Although refugee mental health is an under-researched area, academic studies have illustrated, not unsurprisingly, that war refugees are vulnerable to a range of long-term mental health challenges.2 Research shows that people forced to relocate typically experience two main sources of stress and trauma; firstly, the conditions leading to migration (and time spent in transit) but also additional post-migration problems.3 Welcoming Meditation aims to offer resilience to some common post-migration challenges, but it is not a mental health treatment for previous traumas. The principle of welcoming refugees is not a theory; I, together with tens of millions of others, welcome all migrants wherever they are from and whatever their destination. This practice uses the ‘self and other’ technique, emphasising positive relationships and interconnectivity.
Compassion meditation is an established clinical tool that has been used in Western medicine for over two decades.4 Welcoming Meditation is based on findings from scientific investigations and interdisciplinary research. The method builds on traditional Buddhist compassion training. During the meditation, the idea that we and others are welcome is developed. The generation of this concept means that the meditation is also appropriate for those people who wish to welcome and support refugees.

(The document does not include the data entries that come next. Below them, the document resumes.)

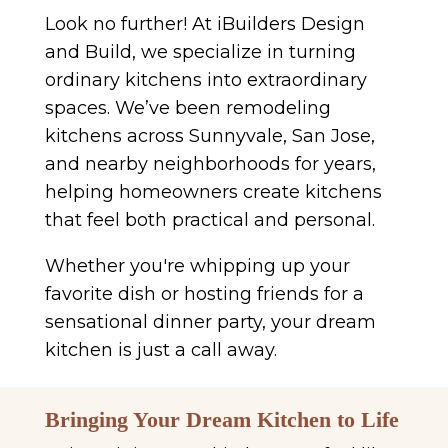
Look no further! At iBuilders Design
and Build, we specialize in turning
ordinary kitchens into extraordinary
spaces. We’ve been remodeling
kitchens across Sunnyvale, San Jose,
and nearby neighborhoods for years,
helping homeowners create kitchens
that feel both practical and personal.
Whether you're whipping up your
favorite dish or hosting friends for a
sensational dinner party, your dream
kitchen is just a call away.
Bringing Your Dream Kitchen to Life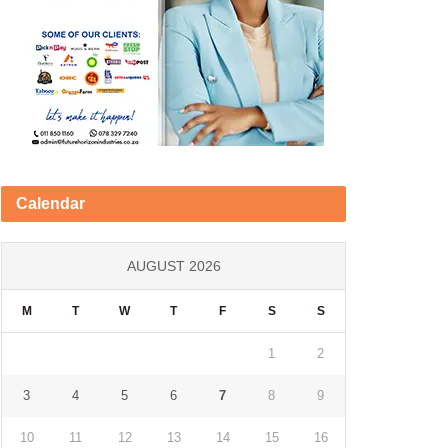
Calendar
AUGUST 2026
M
T
W
T
F
S
S
1
2
3
4
5
6
7
8
9
10
11
12
13
14
15
16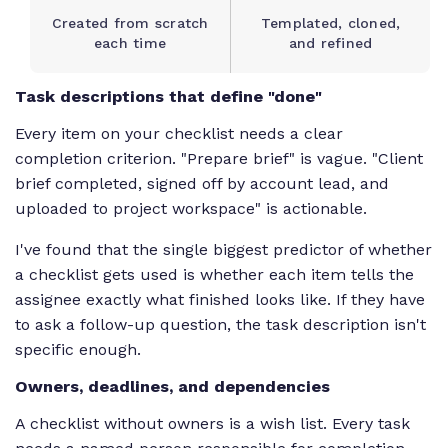
Created from scratch
Templated, cloned,
each time
and refined
Task descriptions that define "done"
Every item on your checklist needs a clear
completion criterion. "Prepare brief" is vague. "Client
brief completed, signed off by account lead, and
uploaded to project workspace" is actionable.
I've found that the single biggest predictor of whether
a checklist gets used is whether each item tells the
assignee exactly what finished looks like. If they have
to ask a follow-up question, the task description isn't
specific enough.
Owners, deadlines, and dependencies
A checklist without owners is a wish list. Every task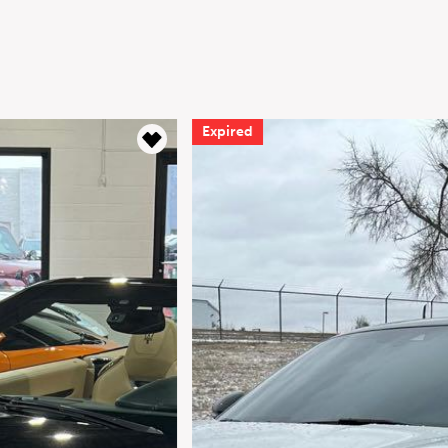
d
Expired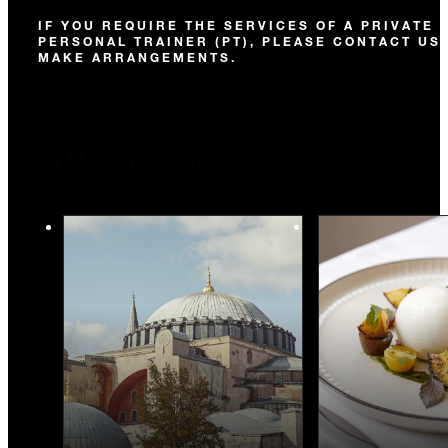
IF YOU REQUIRE THE SERVICES OF A PRIVATE
PERSONAL TRAINER (PT), PLEASE CONTACT US
MAKE ARRANGEMENTS.
You May Also Like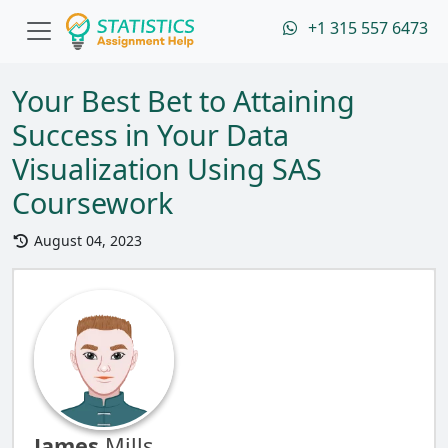
+1 315 557 6473
Your Best Bet to Attaining
Success in Your Data
Visualization Using SAS
Coursework
August 04, 2023
James
Mills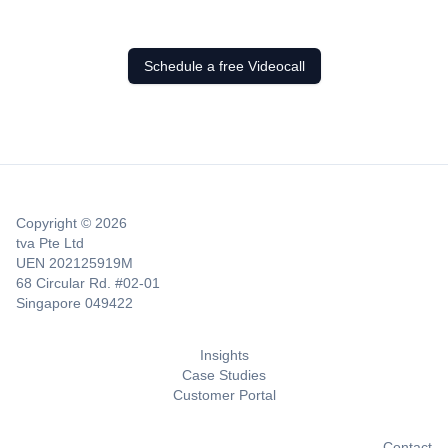
Schedule a free Videocall
Copyright © 2026
tva Pte Ltd
UEN 202125919M
68 Circular Rd. #02-01
Singapore 049422
Insights
Case Studies
Customer Portal
Contact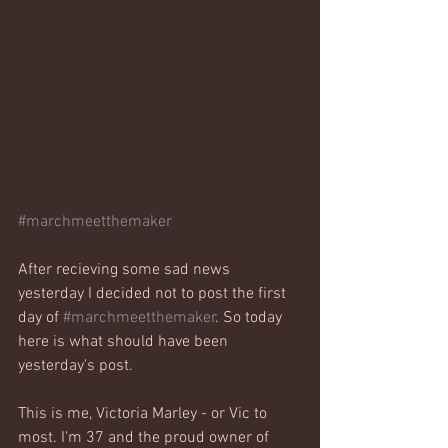
#marchmeetthemaker
After recieving some sad news 
yesterday I decided not to post the first 
day of 
#marchmeetthemaker
. So today 
here is what should have been 
yesterday's post.
This is me, Victoria Marley - or Vic to 
most. I'm 37 and the proud owner of 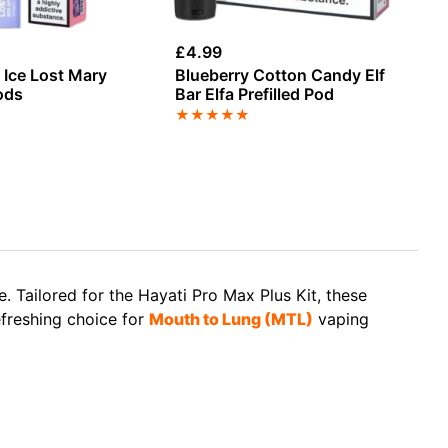
£
4.99
£
4
 Ice Lost Mary
Blueberry Cotton Candy Elf
St
ods
Bar Elfa Prefilled Pod
Wa
Re
★
★
★
★
★
★
 Tailored for the Hayati Pro Max Plus Kit, these
efreshing choice for
Mouth to Lung (MTL)
vaping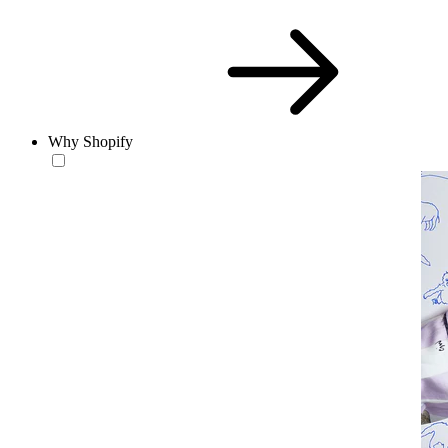
Why Shopify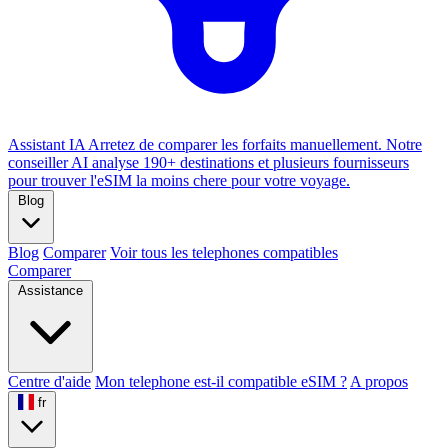
Assistant IA
Arretez de comparer les forfaits manuellement. Notre
conseiller AI analyse 190+ destinations et plusieurs fournisseurs
pour trouver l'eSIM la moins chere pour votre voyage.
Blog
Blog
Comparer
Voir tous les telephones compatibles
Comparer
Assistance
Centre d'aide
Mon telephone est-il compatible eSIM ?
A propos
fr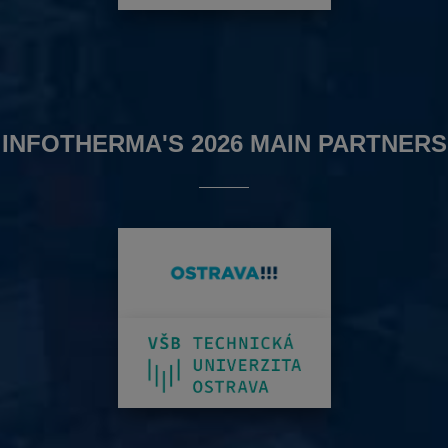
INFOTHERMA'S 2026 MAIN PARTNERS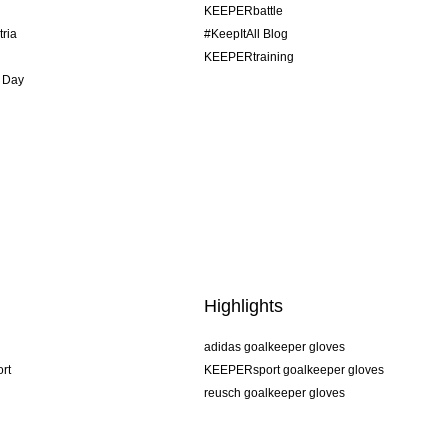
KEEPERbattle
tria
#KeepItAll Blog
KEEPERtraining
 Day
Highlights
adidas goalkeeper gloves
rt
KEEPERsport goalkeeper gloves
reusch goalkeeper gloves
uhlsport goalkeeper gloves
rehab goalkeeper gloves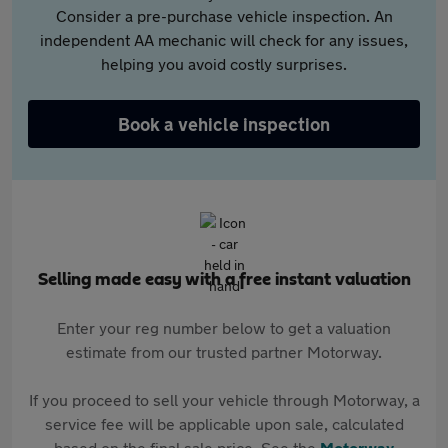
Consider a pre-purchase vehicle inspection. An
independent AA mechanic will check for any issues,
helping you avoid costly surprises.
Book a vehicle inspection
Selling made easy with a free instant valuation
Enter your reg number below to get a valuation
estimate from our trusted partner Motorway.
If you proceed to sell your vehicle through Motorway, a
service fee will be applicable upon sale, calculated
based on the final sale price. See the
Motorway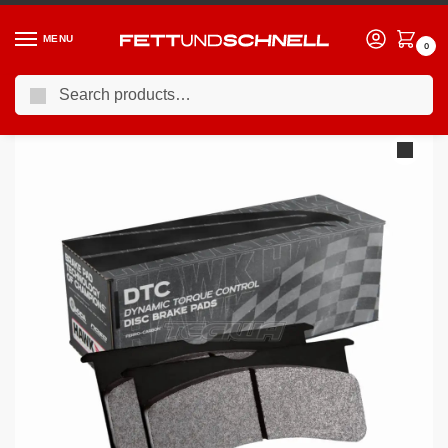
MENU
0
Search
Home
BMW
13-21 BMW 4-Series (F3X)
HAWK Performance DTC-70 Motorsports Brake Pads Front – HB765U.664
/
/
/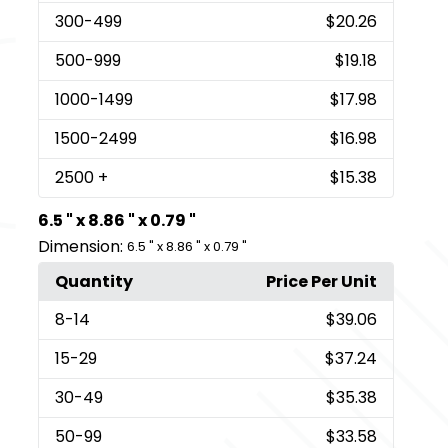
300
-499
$20.26
500
-999
$19.18
1000
-1499
$17.98
1500
-2499
$16.98
2500
+
$15.38
6.5 " x 8.86 " x 0.79 "
Dimension:
6.5 " x 8.86 " x 0.79 "
Quantity
Price Per Unit
8
-14
$39.06
15
-29
$37.24
30
-49
$35.38
50
-99
$33.58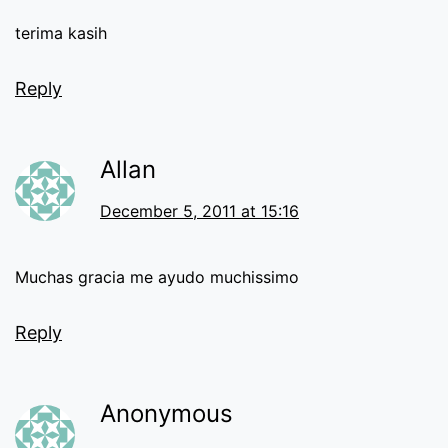
terima kasih
Reply
Allan
December 5, 2011 at 15:16
Muchas gracia me ayudo muchissimo
Reply
Anonymous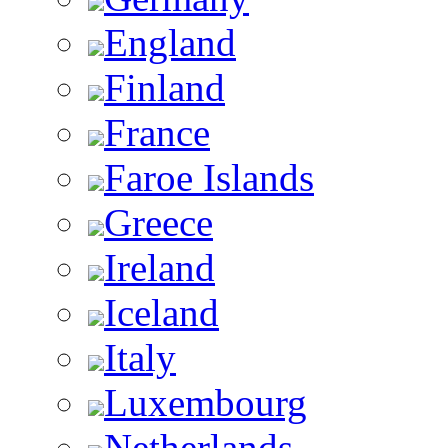
England
Finland
France
Faroe Islands
Greece
Ireland
Iceland
Italy
Luxembourg
Netherlands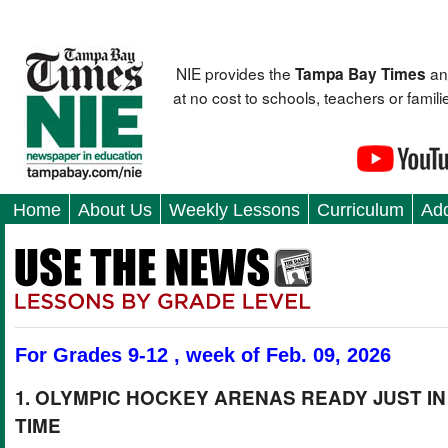
NIE provides the
an
Tampa Bay Times
at no cost to schools, teachers or fami
Home
About Us
Weekly Lessons
Curriculum
Add
For Grades 9-12 , week of Feb. 09, 2026
1. OLYMPIC HOCKEY ARENAS READY JUST IN
TIME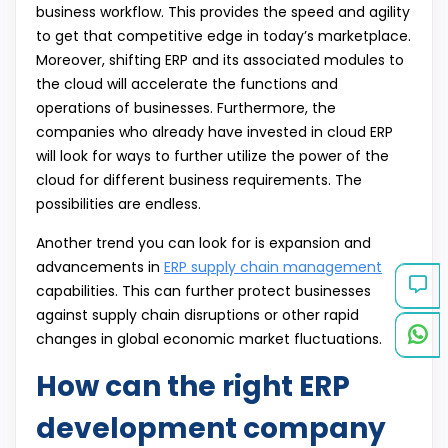
business workflow. This provides the speed and agility
to get that competitive edge in today’s marketplace.
Moreover, shifting ERP and its associated modules to
the cloud will accelerate the functions and
operations of businesses. Furthermore, the
companies who already have invested in cloud ERP
will look for ways to further utilize the power of the
cloud for different business requirements. The
possibilities are endless.
Another trend you can look for is expansion and
advancements in
ERP supply chain management
capabilities. This can further protect businesses
against supply chain disruptions or other rapid
changes in global economic market fluctuations.
How can the right ERP
development company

Welcoming Meditation is built on six ‘truths’, which are used in different configurations for the short, main and long practices. These concepts support individual health, happiness, and wellbeing; the notion of being welcome is the centrepiece of the meditation from which the other ideas cascade down:
- I and others are welcome
- I and others are cared for
- May I and others have good health
- May I and others have happiness
- May I and others be content
- May I and others have peace
People’s ability to meditate is not uniform, so three different versions (short, main and long) support different meditation needs and skills. The short-form is intended for people who are new to meditation or who have difficulties concentrating; the main form is suitable for most people able to meditate for around 20 minutes. The long-form is a practice for experienced meditators. Unfortunately, a small number of people may also suffer unwanted adverse effects when they meditate for the first time; please stop immediately if you experience any undesirable effects.5
- Stephen Gene Morris, neuropsychologist and meditation specialist. (Appendix A)
- Bogic, Marija, Anthony Njoku, and Stefan Priebe. “Long-term mental health of war-refugees: a systematic literature review.” BMC international health and human rights 15, no. 1 (2015): 1-41.
- Pumariega, Andres J., Eugenio Rothe, and JoAnne B. Pumariega. “Mental health of immigrants and refugees.” Community mental health journal 41, no. 5 (2005): 581-597.
- Gilbert, Paul. “Explorations into the nature and function of compassion.” Current opinion in psychology 28 (2019): 108-114.
- Farias, Miguel, Everton Maraldi, K. C. Wallenkampf, and Giancarlo Lucchetti. “Adverse events in meditation practices and meditation‐based therapies: A systematic review.” Acta Psychiatrica Scandinavica 142, no. 5 (2020): 374-393.